Start of RECORDED DATA

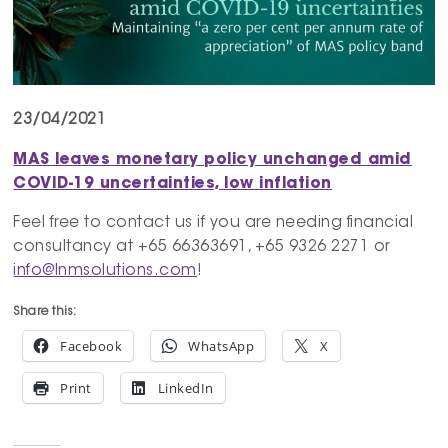
23/04/2021
MAS leaves monetary policy unchanged amid
COVID-19 uncertainties, low inflation
Feel free to contact us if you are needing financial
consultancy at +65 66363691, +65 9326 2271 or
info@lnmsolutions.com
!
Share this:
Facebook
WhatsApp
X
Print
LinkedIn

End of RECORDED DATA

== PROBLEM STATEMENT ==
Without the pictures, return the records above exactly as given.

== ANSWER SECTION ==
23/04/2021
MAS leaves monetary policy unchanged amid
COVID-19 uncertainties, low inflation
Feel free to contact us if you are needing financial
consultancy at +65 66363691, +65 9326 2271 or
info@lnmsolutions.com
!
Share this:
Facebook
WhatsApp
X
Print
LinkedIn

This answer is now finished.